Please go line by line through the material and copy each one containing the word "source".

•••••

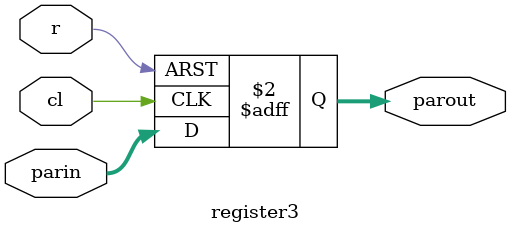
<source format=sv>
`timescale 1ns/1ns
module register3 (input cl,r, input [7:0] parin, output logic [7:0] parout);
	always @(posedge cl, posedge r) begin
		if (r)
			parout <= 8'b0;
		else
			parout <= parin;
	end
endmodule
</source>
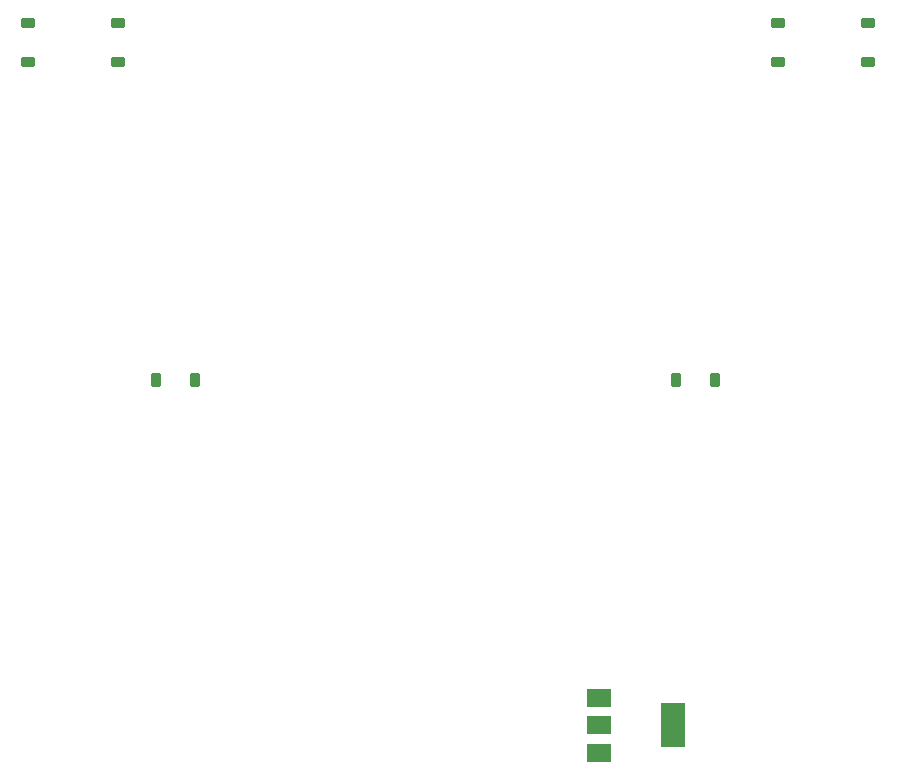
<source format=gbp>
G04 #@! TF.GenerationSoftware,KiCad,Pcbnew,7.0.9-7.0.9~ubuntu20.04.1*
G04 #@! TF.CreationDate,2023-12-22T19:52:22+01:00*
G04 #@! TF.ProjectId,kicad-trans_pwr,6b696361-642d-4747-9261-6e735f707772,1.0*
G04 #@! TF.SameCoordinates,Original*
G04 #@! TF.FileFunction,Paste,Bot*
G04 #@! TF.FilePolarity,Positive*
%FSLAX46Y46*%
G04 Gerber Fmt 4.6, Leading zero omitted, Abs format (unit mm)*
G04 Created by KiCad (PCBNEW 7.0.9-7.0.9~ubuntu20.04.1) date 2023-12-22 19:52:22*
%MOMM*%
%LPD*%
G01*
G04 APERTURE LIST*
G04 Aperture macros list*
%AMRoundRect*
0 Rectangle with rounded corners*
0 $1 Rounding radius*
0 $2 $3 $4 $5 $6 $7 $8 $9 X,Y pos of 4 corners*
0 Add a 4 corners polygon primitive as box body*
4,1,4,$2,$3,$4,$5,$6,$7,$8,$9,$2,$3,0*
0 Add four circle primitives for the rounded corners*
1,1,$1+$1,$2,$3*
1,1,$1+$1,$4,$5*
1,1,$1+$1,$6,$7*
1,1,$1+$1,$8,$9*
0 Add four rect primitives between the rounded corners*
20,1,$1+$1,$2,$3,$4,$5,0*
20,1,$1+$1,$4,$5,$6,$7,0*
20,1,$1+$1,$6,$7,$8,$9,0*
20,1,$1+$1,$8,$9,$2,$3,0*%
G04 Aperture macros list end*
%ADD10RoundRect,0.225000X-0.375000X0.225000X-0.375000X-0.225000X0.375000X-0.225000X0.375000X0.225000X0*%
%ADD11RoundRect,0.225000X0.375000X-0.225000X0.375000X0.225000X-0.375000X0.225000X-0.375000X-0.225000X0*%
%ADD12RoundRect,0.225000X0.225000X0.375000X-0.225000X0.375000X-0.225000X-0.375000X0.225000X-0.375000X0*%
%ADD13RoundRect,0.225000X-0.225000X-0.375000X0.225000X-0.375000X0.225000X0.375000X-0.225000X0.375000X0*%
%ADD14R,2.000000X1.500000*%
%ADD15R,2.000000X3.800000*%
G04 APERTURE END LIST*
D10*
X86360000Y-57405000D03*
X86360000Y-60705000D03*
D11*
X142240000Y-60705000D03*
X142240000Y-57405000D03*
D12*
X136905000Y-87630000D03*
X133605000Y-87630000D03*
D13*
X89535000Y-87630000D03*
X92835000Y-87630000D03*
D11*
X78740000Y-60705000D03*
X78740000Y-57405000D03*
D14*
X127025000Y-119140000D03*
X127025000Y-116840000D03*
D15*
X133325000Y-116840000D03*
D14*
X127025000Y-114540000D03*
D10*
X149860000Y-57405000D03*
X149860000Y-60705000D03*
M02*

</source>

•••••

FINISHED EXERCISE:
<source format=sv>
</source>
<source format=gbp>
</source>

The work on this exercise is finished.